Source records
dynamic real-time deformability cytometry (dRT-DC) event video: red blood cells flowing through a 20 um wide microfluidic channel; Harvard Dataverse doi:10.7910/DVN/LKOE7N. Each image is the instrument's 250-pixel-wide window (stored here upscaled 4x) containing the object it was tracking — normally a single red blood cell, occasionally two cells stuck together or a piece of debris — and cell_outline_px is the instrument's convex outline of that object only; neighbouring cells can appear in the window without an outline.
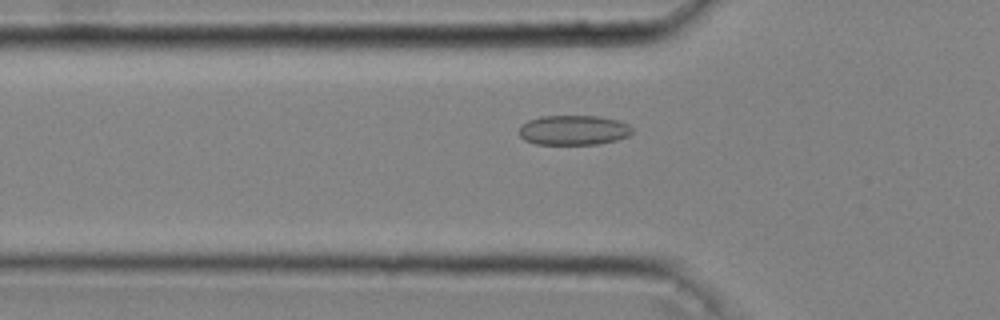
{"species": "common noctule bat (a hibernating species)", "species_latin": "Nyctalus noctula", "temperature_condition": "cold", "stored_images_in_passage": 43, "camera_frame_rate_fps": 3000, "um_per_image_px": 0.085, "animal": {"sex": "male", "body_mass_g": 20.4}, "frame": {"image": 1, "passage_image": 16, "time_ms": 5.0, "image_size_px": [1000, 320], "cell_outline_px": [[632, 132], [628, 136], [616, 140], [596, 144], [536, 144], [524, 140], [520, 136], [520, 124], [528, 120], [540, 116], [600, 116], [620, 120], [628, 124], [632, 128]], "centroid_in_image_um": [48.75, 11.05], "position_along_channel_um": 77.1, "area_um2": 19.77}}
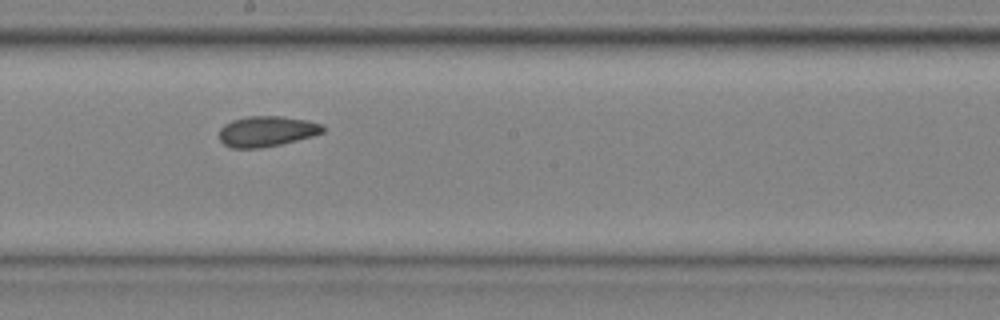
{"frame": {"image": 2, "passage_image": 27, "time_ms": 8.667, "image_size_px": [1000, 320], "cell_outline_px": [[324, 132], [312, 136], [280, 144], [260, 148], [232, 148], [224, 144], [220, 140], [220, 128], [224, 124], [232, 120], [248, 116], [280, 116], [308, 120], [324, 124]], "centroid_in_image_um": [22.68, 11.15], "position_along_channel_um": 225.5, "area_um2": 18.44}}
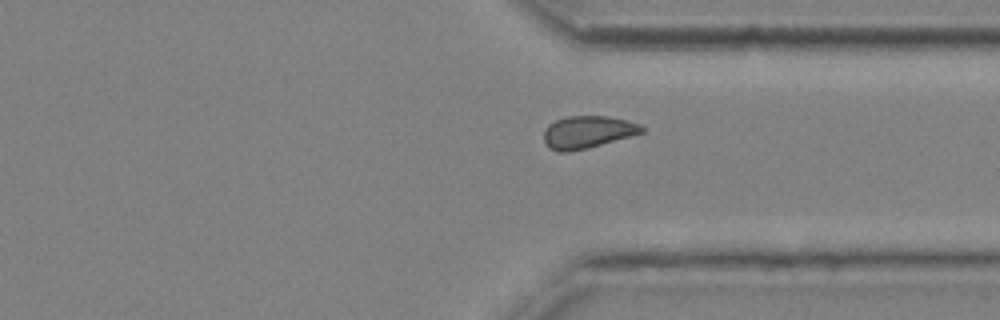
{"frame": {"image": 3, "passage_image": 37, "time_ms": 12.0, "image_size_px": [1000, 320], "cell_outline_px": [[644, 132], [588, 148], [568, 152], [560, 152], [548, 148], [544, 140], [544, 132], [548, 124], [556, 120], [568, 116], [608, 116], [640, 124], [644, 128]], "centroid_in_image_um": [49.92, 11.23], "position_along_channel_um": 361.5, "area_um2": 18.38}, "authors_computed_cell_mechanics": {"area_um2": 18.9584, "velocity_mm_per_s": 4.0469, "shape_relaxation_time_tau1_ms": 3.7016, "shape_relaxation_time_tau2_ms": 1.887, "deformation_change_tau1": 0.0589, "deformation_change_tau2": 0.0659}}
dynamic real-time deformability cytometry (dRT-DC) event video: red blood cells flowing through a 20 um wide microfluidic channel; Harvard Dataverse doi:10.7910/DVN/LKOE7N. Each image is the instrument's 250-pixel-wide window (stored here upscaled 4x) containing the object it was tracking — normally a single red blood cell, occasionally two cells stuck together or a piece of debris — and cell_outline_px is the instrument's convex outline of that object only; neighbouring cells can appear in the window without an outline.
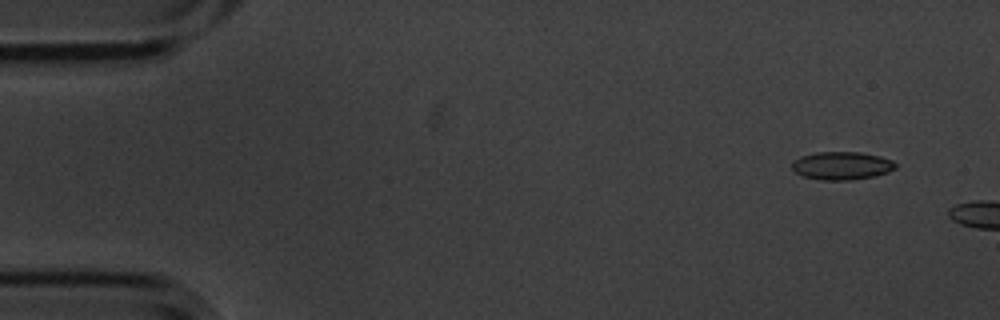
{"species": "common noctule bat (a hibernating species)", "species_latin": "Nyctalus noctula", "temperature_condition": "cold", "stored_images_in_passage": 3, "camera_frame_rate_fps": 3000, "um_per_image_px": 0.085, "animal": {"sex": "male", "body_mass_g": 20.1, "forearm_length_mm": 53.5}, "frame": {"image": 1, "passage_image": 1, "time_ms": 0.0, "image_size_px": [1000, 320], "cell_outline_px": [[896, 168], [888, 172], [872, 176], [848, 180], [824, 180], [804, 176], [796, 172], [792, 168], [792, 160], [800, 156], [816, 152], [860, 152], [880, 156], [892, 160], [896, 164]], "centroid_in_image_um": [71.54, 14.07], "position_along_channel_um": 13.5, "area_um2": 16.82}}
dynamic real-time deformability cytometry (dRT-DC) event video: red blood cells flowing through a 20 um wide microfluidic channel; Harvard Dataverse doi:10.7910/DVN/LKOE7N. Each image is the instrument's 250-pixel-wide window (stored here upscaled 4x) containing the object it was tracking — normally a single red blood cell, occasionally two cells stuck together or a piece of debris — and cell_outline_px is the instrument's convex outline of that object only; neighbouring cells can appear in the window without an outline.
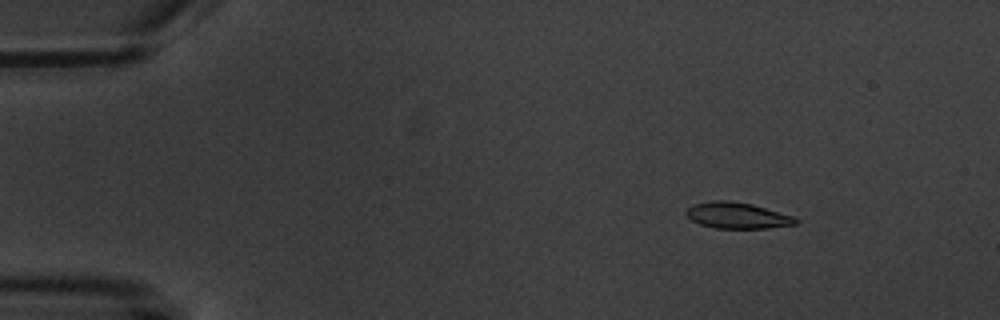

→ GIVEN PROBLEM
Return the entries unchanged, save for the pictures, which do not belong in the copy.

→ ANSWER IN FULL
dynamic real-time deformability cytometry (dRT-DC) event video: red blood cells flowing through a 20 um wide microfluidic channel; Harvard Dataverse doi:10.7910/DVN/LKOE7N. Each image is the instrument's 250-pixel-wide window (stored here upscaled 4x) containing the object it was tracking — normally a single red blood cell, occasionally two cells stuck together or a piece of debris — and cell_outline_px is the instrument's convex outline of that object only; neighbouring cells can appear in the window without an outline.
{"species": "common noctule bat (a hibernating species)", "species_latin": "Nyctalus noctula", "temperature_condition": "cold", "stored_images_in_passage": 43, "camera_frame_rate_fps": 3000, "um_per_image_px": 0.085, "animal": {"sex": "male", "body_mass_g": 20.4}, "frame": {"image": 1, "passage_image": 16, "time_ms": 5.0, "image_size_px": [1000, 320], "cell_outline_px": [[632, 132], [628, 136], [616, 140], [596, 144], [536, 144], [524, 140], [520, 136], [520, 124], [528, 120], [540, 116], [600, 116], [620, 120], [628, 124], [632, 128]], "centroid_in_image_um": [48.75, 11.05], "position_along_channel_um": 77.1, "area_um2": 19.77}}
{"frame": {"image": 2, "passage_image": 27, "time_ms": 8.667, "image_size_px": [1000, 320], "cell_outline_px": [[324, 132], [312, 136], [280, 144], [260, 148], [232, 148], [224, 144], [220, 140], [220, 128], [224, 124], [232, 120], [248, 116], [280, 116], [308, 120], [324, 124]], "centroid_in_image_um": [22.68, 11.15], "position_along_channel_um": 225.5, "area_um2": 18.44}}
{"frame": {"image": 3, "passage_image": 37, "time_ms": 12.0, "image_size_px": [1000, 320], "cell_outline_px": [[644, 132], [588, 148], [568, 152], [560, 152], [548, 148], [544, 140], [544, 132], [548, 124], [556, 120], [568, 116], [608, 116], [640, 124], [644, 128]], "centroid_in_image_um": [49.92, 11.23], "position_along_channel_um": 361.5, "area_um2": 18.38}, "authors_computed_cell_mechanics": {"area_um2": 18.9584, "velocity_mm_per_s": 4.0469, "shape_relaxation_time_tau1_ms": 3.7016, "shape_relaxation_time_tau2_ms": 1.887, "deformation_change_tau1": 0.0589, "deformation_change_tau2": 0.0659}}
dynamic real-time deformability cytometry (dRT-DC) event video: red blood cells flowing through a 20 um wide microfluidic channel; Harvard Dataverse doi:10.7910/DVN/LKOE7N. Each image is the instrument's 250-pixel-wide window (stored here upscaled 4x) containing the object it was tracking — normally a single red blood cell, occasionally two cells stuck together or a piece of debris — and cell_outline_px is the instrument's convex outline of that object only; neighbouring cells can appear in the window without an outline.
{"species": "common noctule bat (a hibernating species)", "species_latin": "Nyctalus noctula", "temperature_condition": "cold", "stored_images_in_passage": 3, "camera_frame_rate_fps": 3000, "um_per_image_px": 0.085, "animal": {"sex": "male", "body_mass_g": 20.1, "forearm_length_mm": 53.5}, "frame": {"image": 1, "passage_image": 1, "time_ms": 0.0, "image_size_px": [1000, 320], "cell_outline_px": [[896, 168], [888, 172], [872, 176], [848, 180], [824, 180], [804, 176], [796, 172], [792, 168], [792, 160], [800, 156], [816, 152], [860, 152], [880, 156], [892, 160], [896, 164]], "centroid_in_image_um": [71.54, 14.07], "position_along_channel_um": 13.5, "area_um2": 16.82}}
dynamic real-time deformability cytometry (dRT-DC) event video: red blood cells flowing through a 20 um wide microfluidic channel; Harvard Dataverse doi:10.7910/DVN/LKOE7N. Each image is the instrument's 250-pixel-wide window (stored here upscaled 4x) containing the object it was tracking — normally a single red blood cell, occasionally two cells stuck together or a piece of debris — and cell_outline_px is the instrument's convex outline of that object only; neighbouring cells can appear in the window without an outline.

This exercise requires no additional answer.